Objectives: The PRELUDE (PRogrammed ELectrical stimUlation preDictive valuE) prospective registry was designed to assess the predictive accuracy of sustained ventricular tachycardia/ventricular fibrillation (VTs/VF) inducibility and to identify additional predictors of arrhythmic events in Brugada syndrome patients without history of VT/VF.
Background: Brugada syndrome is a genetic disease associated with increased risk of sudden cardiac death. Even though its value has been questioned, inducibility of VTs/VF is widely used to select candidates to receive a prophylactic implantable defibrillator, and its accuracy has never been addressed in prospective studies with homogeneous enrolling criteria.
Methods: Patients with a spontaneous or drug-induced type I electrocardiogram (ECG) and without history of cardiac arrest were enrolled. The registry included 308 consecutive individuals (247 men, 80%; median age 44 years, range 18 to 72 years). Programmed electrical stimulation was performed at enrollment, and patients were followed-up every 6 months.

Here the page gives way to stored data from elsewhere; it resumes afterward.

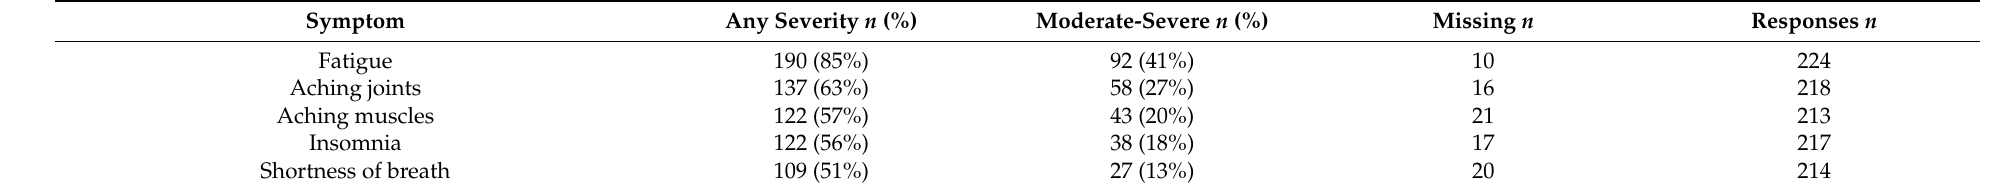
Table 2. Most common symptomatic immune-related adverse events (irAEs). Note: Some percentages do not equal 100 due to sporadic missing data. Any irAE was defined as patients reporting “a little bit,” “somewhat,” “quite a bit,” or “very much.” A moderate to severe irAE was defined as patients reporting “quite a bit” or “very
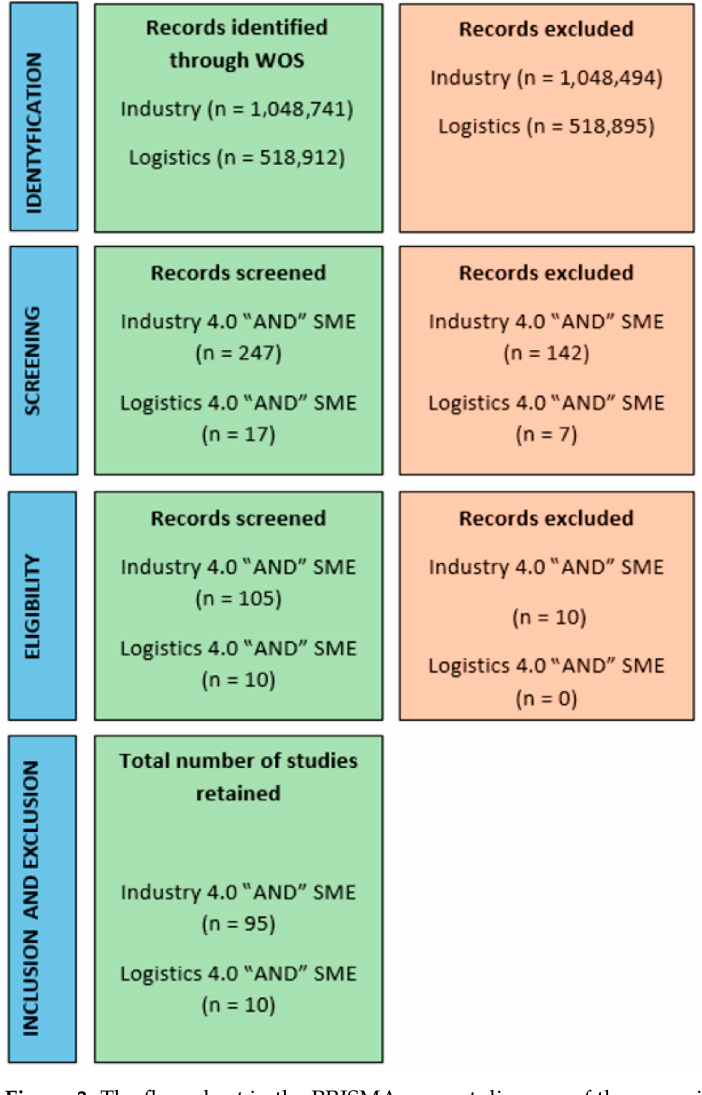
Figure 3. The flow chart in the PRISMA consort diagram of the screening and selection of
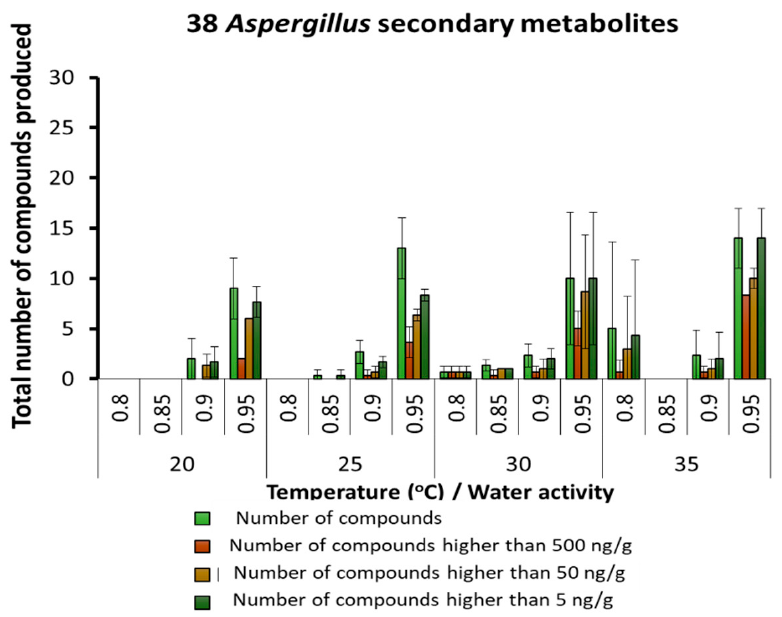
Figure 3. Summary of the predominant secondary metabolites ( µ g/g) and their concentrations detected and produced by species of the Aspergillus genus in maize grain stored under different temperature × water activity conditions; Bars represent the Standard Error of the mean. Table 2. Summary of the major secondary metabolites (ng/g) of Aspergillus species present in the maize under different temperature x water activity conditions. The conditions highlighted in green (low concentrations), yellow (medium concentrations) and red (highest concentrations) were found. LoD: Limit of Detection. Maize Aspergillus secondary metabolites (ng/g)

Results: During a median follow-up of 34 months, 14 arrhythmic events (4.5%) occurred (13 appropriate shocks of the implantable defibrillator, and 1 cardiac arrest). Programmed electrical stimulation performed with a uniform and pre-specified protocol induced ventricular tachyarrhythmias in 40% of patients: arrhythmia inducibility was not a predictor of events at follow-up (9 of 14 events occurred in noninducible patients). History of syncope and spontaneous type I ECG (hazard ratio [HR]: 4.20), ventricular refractory period <200 ms (HR: 3.91), and QRS fragmentation (HR: 4.94) were significant predictors of arrhythmias.
Conclusions: Our data show that VT/VF inducibility is unable to identify high-risk patients, whereas the presence of a spontaneous type I ECG, history of syncope, ventricular effective refractory period <200 ms, and QRS fragmentation seem useful to identify candidates for prophylactic implantable cardioverter defibrillator.